How difficult did you find it?
As stated above, the level of experience a prospective student has with pre-existing Data Cleaning techniques, or knowledge of Machine Learning or AI processes, can help a lot. What I found was that none of the course material itself was particularly challenging; conceptually, it’s easy to understand the subject matter, and there’s no distinctive learning curve (as noted above, sections 1 and 2 should be familiar to most actuarial students or STEM graduates).
The only exception to this would be that I felt the video method of delivering training was more difficult to digest; there were visual cues on them (e.g. graphs, tables) where even though visibility was fine it would have been helpful to have more interactivity or more clear detail. Having the transcripts be downloadable was helpful, if nothing else because completing the exercises sometimes required going back, and re-watching a full introduction of a 5-minute video can drag where taking the transcript and searching it for keywords was more expedient.

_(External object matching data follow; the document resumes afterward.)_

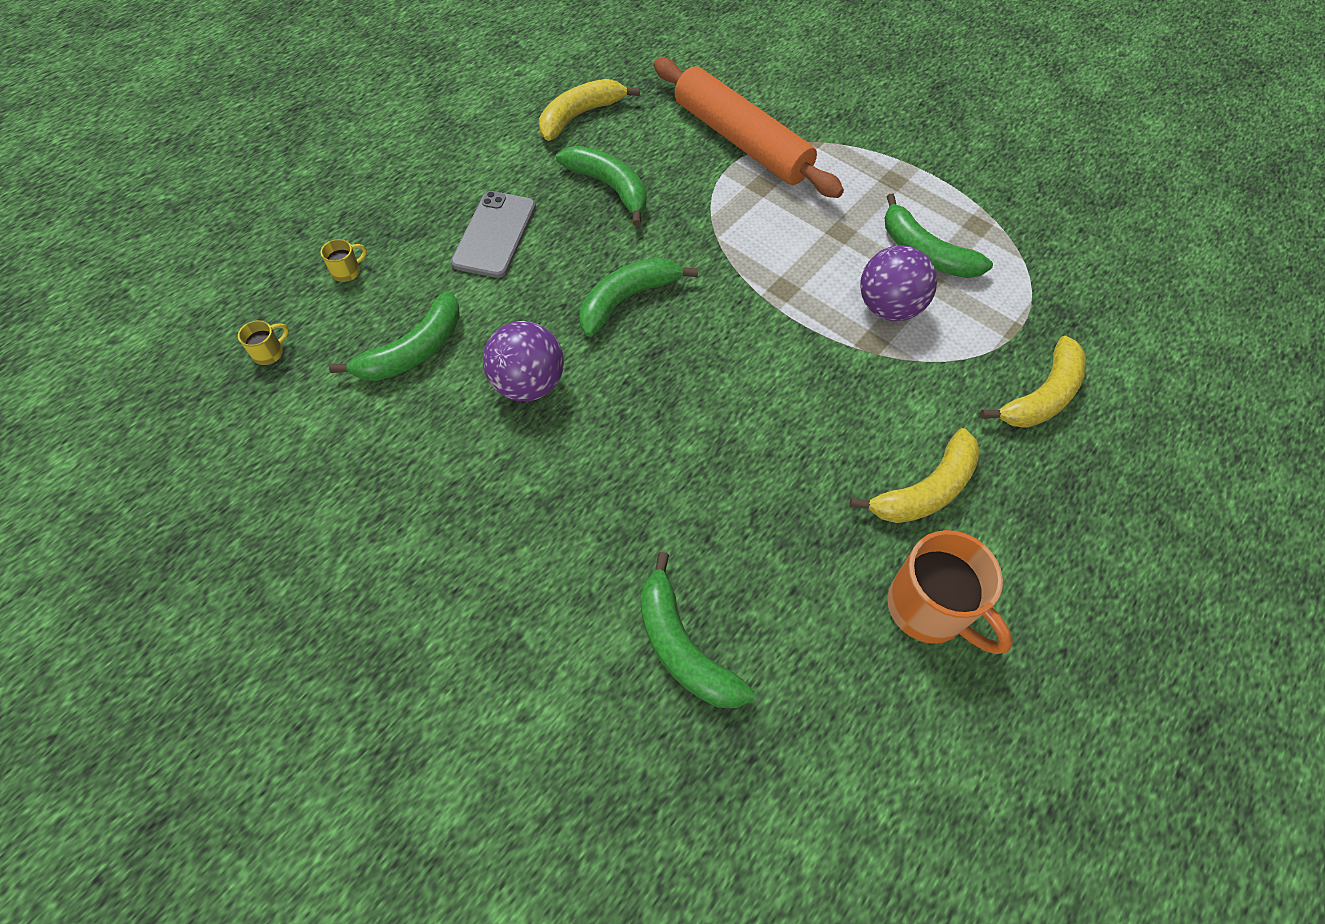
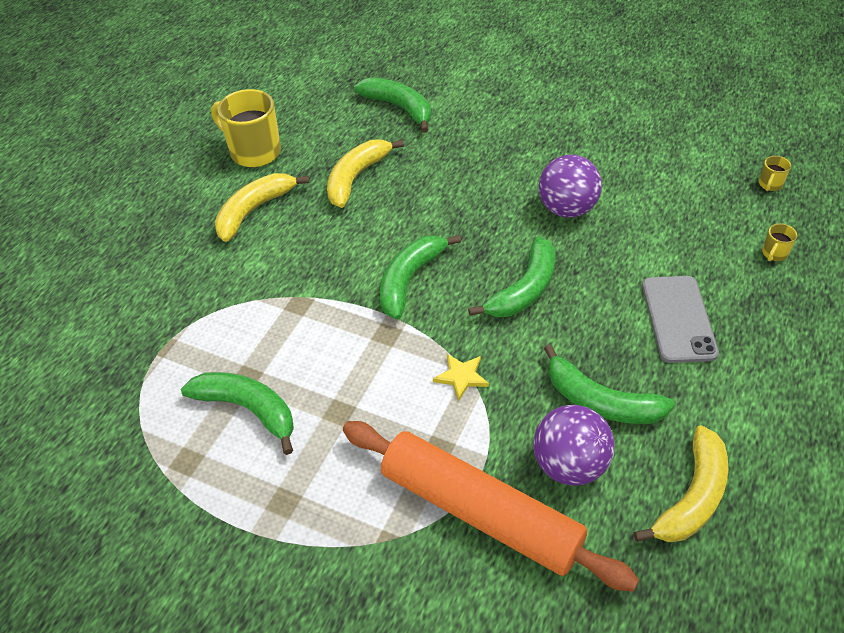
camera: 170 degrees right, 10 degrees down
green banana [329,291,460,381] -> green banana moved to [380,235,461,319]
purple ball [860,245,937,321] -> purple ball moved to [533,405,615,486]
orange mug [887,530,1013,654] -> yellow mug [211,89,281,168]
yellow banana [980,336,1086,428] -> yellow banana moved to [327,139,404,208]
none -> yellow star [433,354,489,401]

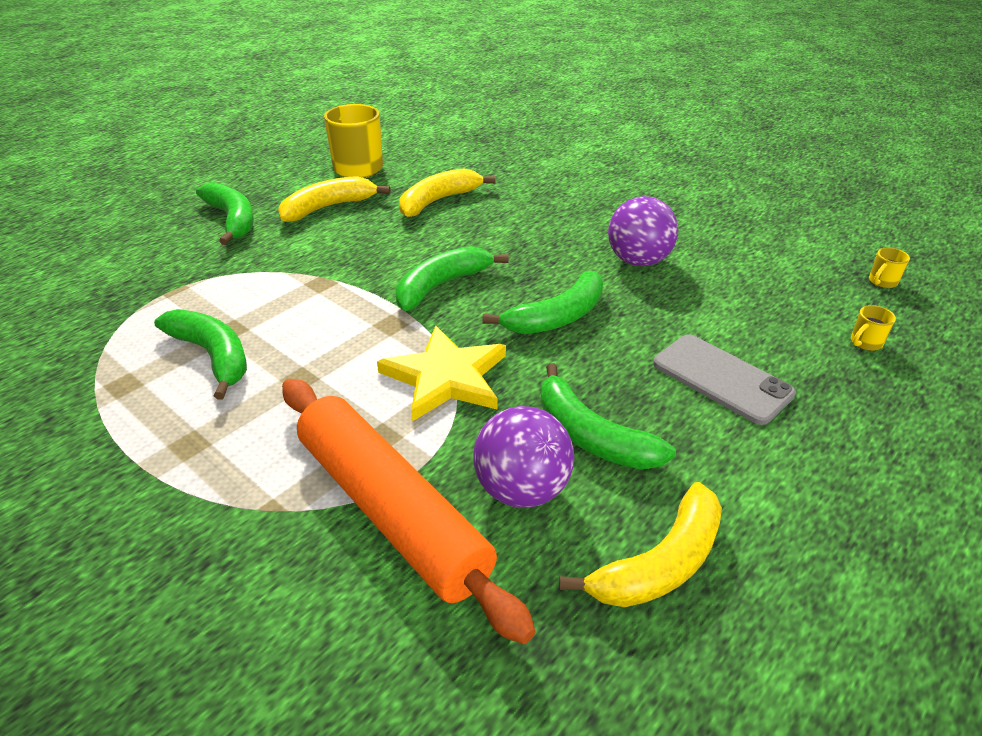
camera: 15 degrees right, 10 degrees down
green banana [354,77,431,133] -> green banana moved to [196,182,254,245]
yellow star [433,354,489,401] -> yellow star [377,325,506,421], size x2.05
grey phone [642,276,719,363] -> grey phone turned 60 degrees counterclockwise [653,334,796,425]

Despite the above, the exercises were quite challenging. Unlike in, say, a workplace, there was comparatively little guidance given to students on what to do – the task was provided in simple wording, but how it would be achieved was open to interpretation. I felt this was a really useful thing, as commands like “Clean this dataset” are very easy to achieve if they come with more specific steps. It was helpful to be asked to generate our own ideas and come up with our own solutions. In fact, in the individual tutorials, tutors would often point out something that was overlooked (usually quite obscure but very useful), and I felt a lot of value added was provided here. Additionally, the exercise feedback was very detailed on specific mark scheme points in terms of how the student did or did not achieve them – this almost always turned up unexpected insights.
Cut to the chase! I’ve only stuck with this article for so long because of your promise, now tell me! Hacking montage, yes or no?
*No guarantee is made that the course itself prepares for this; you may already be qualified and not know it. Additionally, please consult the Actuaries’ Code for any ethical implications of non-TV-montage hacking.
So, overall, would you recommend it?
If you’re new to Data Science and hold a definite interest in following up on it, you are likely the target audience! Particularly if you have no existing experience of Machine Learning and AI; the course is fairly introductory and there’s very little hands-on ML/AI, so a more experienced user might find it redundant. The big thing that hasn’t been mentioned is the course cost – which is just north of £1,500. I think this is a large drawback – much of the material is freely available online, and the largest added value (apart from the tutorials) is in the case studies, which tie generic data science into actuarial work.
Therefore, taking the above into consideration, I would not recommend the IFoA Data Science course, and this recommendation is based largely on the pricing. However, if you’ve read this article and felt there was a lot of interesting subject matter, and you have a way of funding it (say, via employer scheme), it’s definitely a good introduction which places an actuarial context on the subject.